The recapitulation in the Classical period was all about coming back home. This meant that the recapitulation almost always started in the tonic and stayed there. Since the composer is not concerned with Classical period ideals, some liberty is allowed and the recapitulation section of the unit takes a liberal approach.

Unit 9: Connecting the Piece Through Transitions

At this point in the course, the composer begins to connect the exposition, development, and recapitulation using transitions. Techniques and methods for connecting these three sections are provided within the unit. As with all units in this program, this unit contains an initial explanation of the concept of transitions, and then the composer works with the instructor to incorporate the transitions within the musical composition.

Unit 10: Adding Harmony to the Composition

At this point, the student has a completed work, but it's only a single melodic line. The student is now asked to add harmony to the composition. Advice on how to create chords, some quick tips for easily creating refreshing and unique chord progressions, and an introduction to the concept of counterpoint are explored. Composers may require several interim lessons to complete this unit.

Unit 11: Advanced Treatment of Musical Harmony

In this unit, composers learn about some advanced methods of incorporating harmony into a composition.
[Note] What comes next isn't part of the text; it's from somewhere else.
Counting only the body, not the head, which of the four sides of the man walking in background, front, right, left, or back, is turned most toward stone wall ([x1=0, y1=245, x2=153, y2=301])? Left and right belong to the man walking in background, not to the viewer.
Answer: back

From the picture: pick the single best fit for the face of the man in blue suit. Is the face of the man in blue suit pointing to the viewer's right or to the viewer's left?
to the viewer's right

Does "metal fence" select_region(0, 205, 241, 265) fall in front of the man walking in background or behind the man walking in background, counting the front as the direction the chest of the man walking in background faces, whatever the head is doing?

The composer is led through analyzing their own work to determine the crucial elements required to effectively create a harmonic backdrop. A discussion of the difference between a chord progression and succession is provided, and composers are expected to enhance and improve the chordal structure established in the previous unit.

Unit 12: An Introduction to Musical Counterpoint

This unit doesn't teach the composer about sixteenth or eighteenth-century counterpoint. The unit instead focuses on a modern interpretation of counterpoint, with the goal of introducing multiple independent melodic lines that work together along with the harmony already established. Composers add a third line to the composition with the help of the instructor. Principles of counterpoint are explained, but ultimately, the composer is expected to use creative license in the application of concepts.
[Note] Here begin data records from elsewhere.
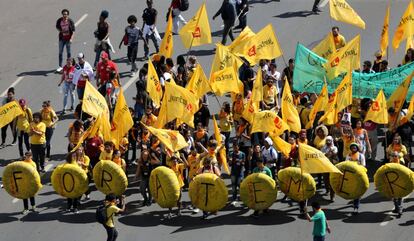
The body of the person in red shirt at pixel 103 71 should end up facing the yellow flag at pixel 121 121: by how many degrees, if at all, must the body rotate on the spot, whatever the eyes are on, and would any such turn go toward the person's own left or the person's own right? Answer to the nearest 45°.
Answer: approximately 45° to the person's own right

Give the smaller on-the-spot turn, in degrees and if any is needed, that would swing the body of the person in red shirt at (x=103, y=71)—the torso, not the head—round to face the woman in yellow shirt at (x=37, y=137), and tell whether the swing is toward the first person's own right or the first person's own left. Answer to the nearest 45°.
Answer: approximately 90° to the first person's own right

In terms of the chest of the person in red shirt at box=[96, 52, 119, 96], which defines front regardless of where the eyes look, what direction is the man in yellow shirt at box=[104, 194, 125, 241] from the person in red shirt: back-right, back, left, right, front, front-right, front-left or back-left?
front-right

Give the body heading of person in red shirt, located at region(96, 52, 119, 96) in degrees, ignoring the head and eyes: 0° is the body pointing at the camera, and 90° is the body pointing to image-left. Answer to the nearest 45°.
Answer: approximately 315°
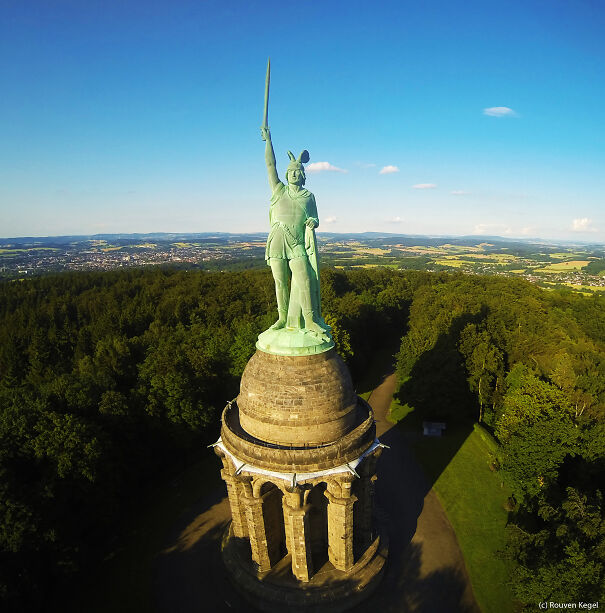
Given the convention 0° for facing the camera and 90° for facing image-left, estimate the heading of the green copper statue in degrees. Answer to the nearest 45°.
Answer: approximately 0°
Unit 13: Introduction to Notation and Score Elements

The composer is now expected to go through the composition and add performance indicators, score elements, and begin preparing the score for publication. This exercise allows composers to learn about standard notation procedures, and to begin thinking about how the performer will interpret the composition.
Composers must tread the line between adding too much information, and not adding enough so that the performer will have a good chance of effectively performing the composition.

Unit 14: Editing the Music Composition

At this point, the composer has a completed musical work. However, it's not yet ready for publication. Composers must go through the process of editing and manipulate the work before completing the composition. Some students find that it's helpful to take a break from the composition at this point.
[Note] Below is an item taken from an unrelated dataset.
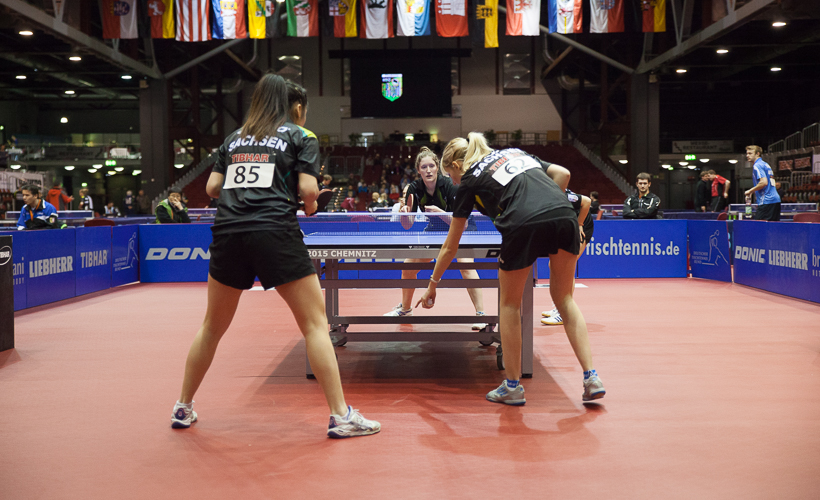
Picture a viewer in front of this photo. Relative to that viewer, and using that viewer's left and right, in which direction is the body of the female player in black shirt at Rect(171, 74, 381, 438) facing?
facing away from the viewer and to the right of the viewer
Unit 15: Rewriting the Music Composition

This is quite possibly the most difficult part of the entire process. The composer is now asked to rewrite the entire composition, using the existing composition as a guide. This fulfills two goals:

  • Rewriting the composition ensures that the composer is aware of every note placed in the composition.
  • Rewriting allows a composer to take a fresh look at the composition, fix any problem sections, and ensure that the work has a logical flow.

Most composers find this aspect of the course to be the most time-consuming and intensive aspect of the course. However, by completing the rewrite, composers are left with a fully-polished and effective musical composition.

Unit 16: Completing the Final Edits on the Composition

Now it's time to review the composition one more time, and fix any remaining issues. The composer is expected to fine-tune the composition. Composers are encouraged to submit the work to an acceptable composition contest.